Aside from new students, we also have a new director. I remember reading that David Yates would be directing the fifth Harry Potter film. Who is David Yates, I asked myself. I immediately went to imdb.com to see what he had done. Hmmm… nothing much of anything. A few made-for-TV movies and a film or two nobody saw. Tens of millions will see Order of the Phoenix, however. And they’ll see Yates’ work on the next Potter movie, Half-Blood Prince, which is due November 2008.
Yates, unfortunately, delivers an unpolished movie, somehow small and common in comparison to its predecessors, as if Harry Potter were nothing more than a supernatural thriller. Yates’ style didn’t fit with this movie’s grand political subterfuge narrative and eventful finish.

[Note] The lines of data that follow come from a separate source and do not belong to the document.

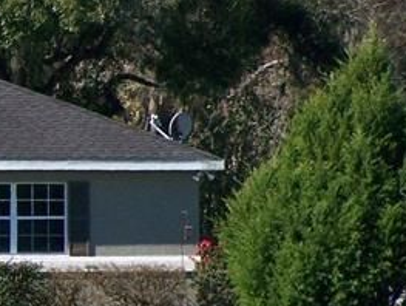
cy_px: 195
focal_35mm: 734
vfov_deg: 2.0
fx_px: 8621
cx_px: -291
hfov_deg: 2.7
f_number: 3.2
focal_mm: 31.3
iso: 80
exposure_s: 1/800
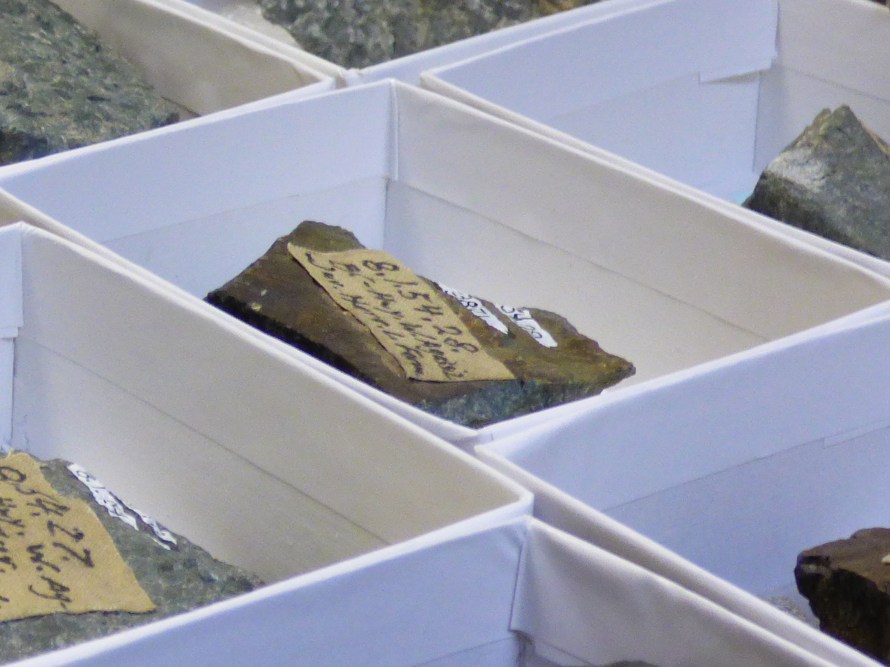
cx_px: -41
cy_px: 188
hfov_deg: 14.5
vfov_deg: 11.1
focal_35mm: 133
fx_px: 3419
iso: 400
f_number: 3.9
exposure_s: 1/25
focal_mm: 9.51
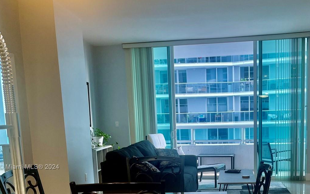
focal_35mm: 43
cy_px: 167
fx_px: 363
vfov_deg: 28.9
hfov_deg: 45.6
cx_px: 204
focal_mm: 5.1
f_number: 1.6
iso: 100
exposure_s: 1/120
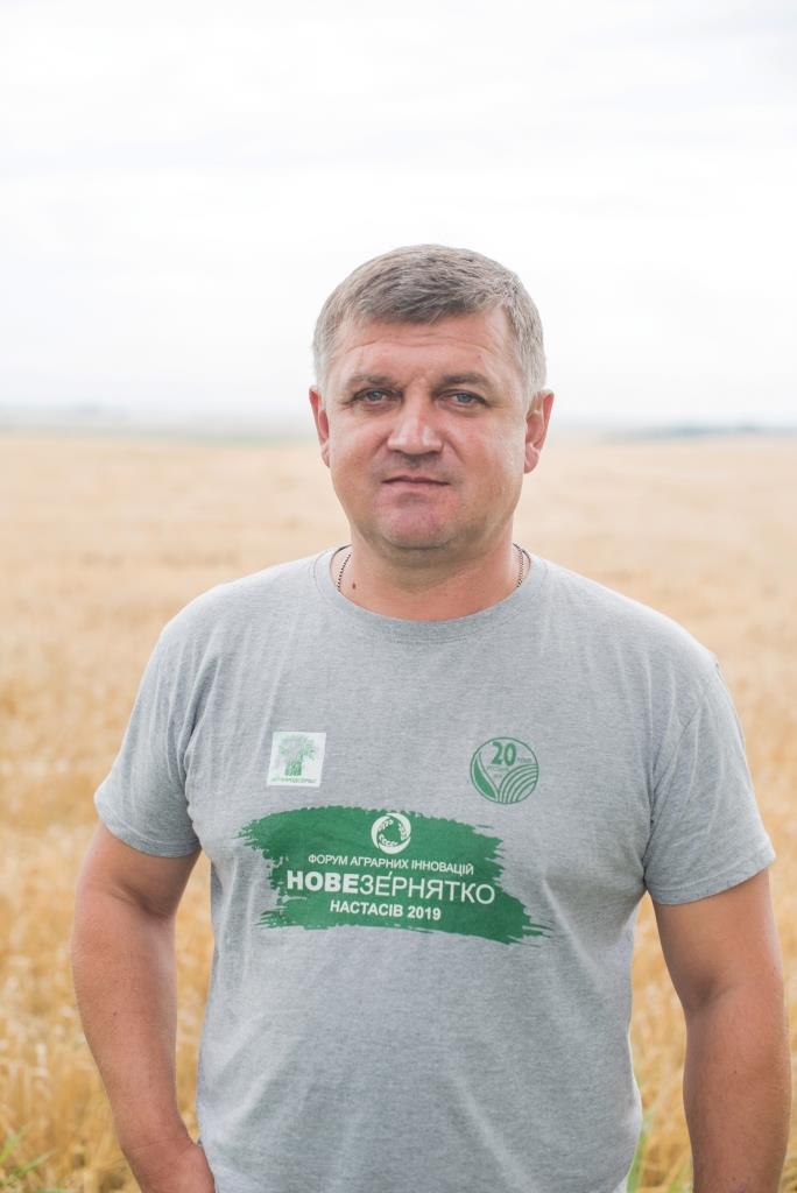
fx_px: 1658
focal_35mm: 50
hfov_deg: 27.0
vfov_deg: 39.6
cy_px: 596
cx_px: 398
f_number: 3.5
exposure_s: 1/640
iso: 320
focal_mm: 50
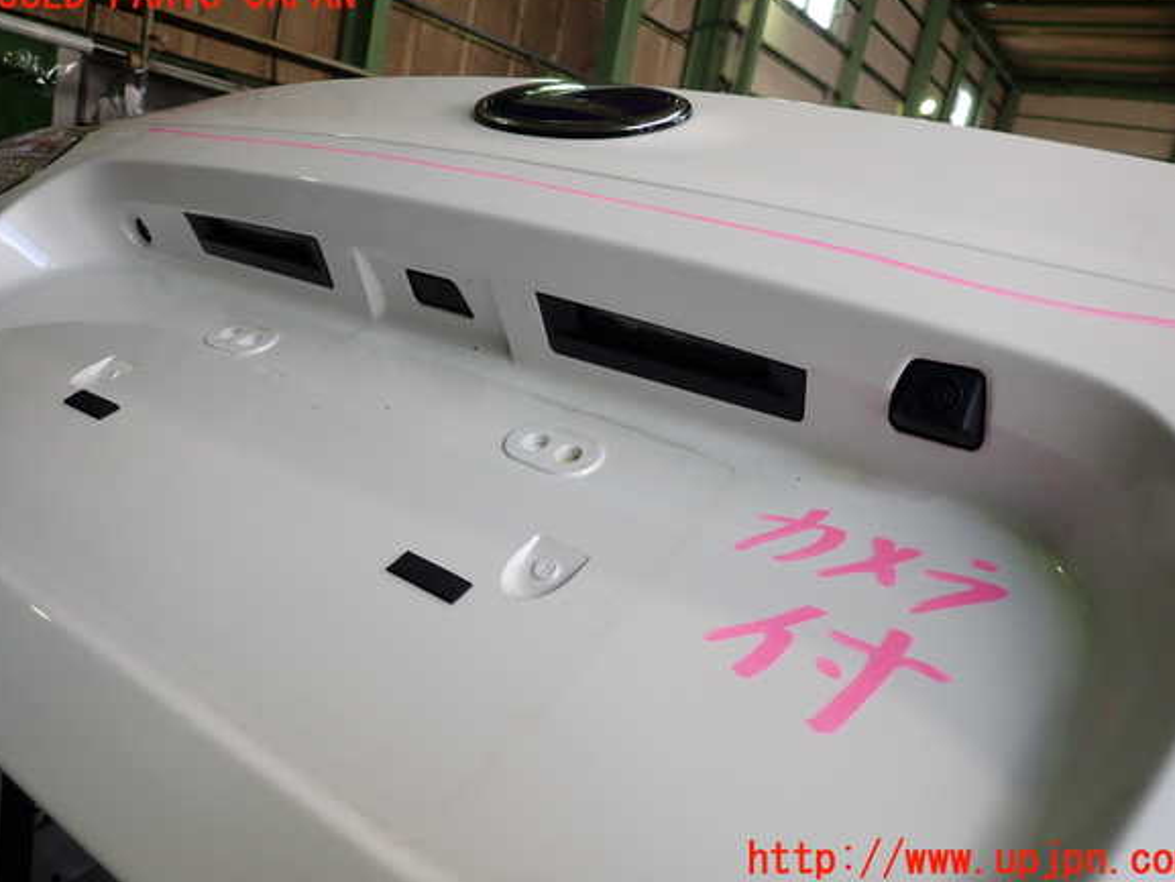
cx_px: 597
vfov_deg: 53.1
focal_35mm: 26
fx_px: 883
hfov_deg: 67.3
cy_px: 428
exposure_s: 1/125
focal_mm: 4.5
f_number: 2
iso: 100
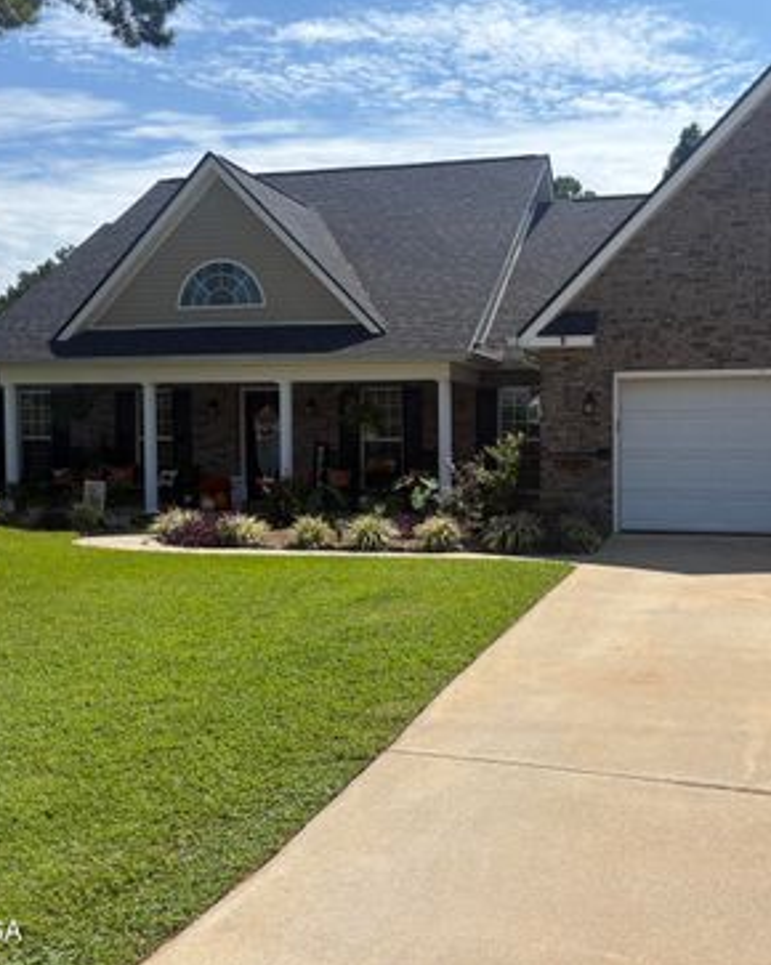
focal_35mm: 35
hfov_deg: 41.7
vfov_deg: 51.6
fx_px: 999
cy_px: 477
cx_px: 502
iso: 50
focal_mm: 5.96
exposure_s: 1/4950
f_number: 1.6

Flashback scenes into Harry’s memory are rapidly cut combinations of dark clouds, shots from previous films, and images of Voldemort hissing. In no way should a Harry Potter film need to cut corners, and yet Yates made it seem like Warner Bros. was on a tight budget when constructing such moments. The other four films all had grandiosity embedded into their visual presentation; even in small scenes with the Dursleys the image was visually big. Here, Yates makes even Hogwarts seem small.
Little of the joyous, blind embrace of Rowling’s wondrous magic world remains, a trait that was almost excessively underlined in the first two entries. Harry Potter has become more than a children’s story since Prisoner of Azkaban; it’s now a mystical thriller for all ages, perhaps pointedly not for little children (see Goblet of Fire and Order of the Phoenix’s PG-13 ratings), supported with an iconic hero and several deplorable villains. Like every great fantasy, the final conflict has been built-up, and while Order of the Phoenix doesn’t resolve much in the Harry vs. Voldemort conflict, it anticipates with an awe-inspiring suspense. I can only hope that Yates has learned more about blockbuster filmmaking from this experience, so when Cloves returns for Half-Blood Prince the mistakes made here will then be easily avoidable. For all the film’s faults, there’s a lot to love, particularly those scenes involving Ubridge, Lovegood, and Sirius Black—some of the best characters in this saga. Rowling’s book may not have been done justice the way the last two Potter films honored their respective books, but it’s a worthy film in this series.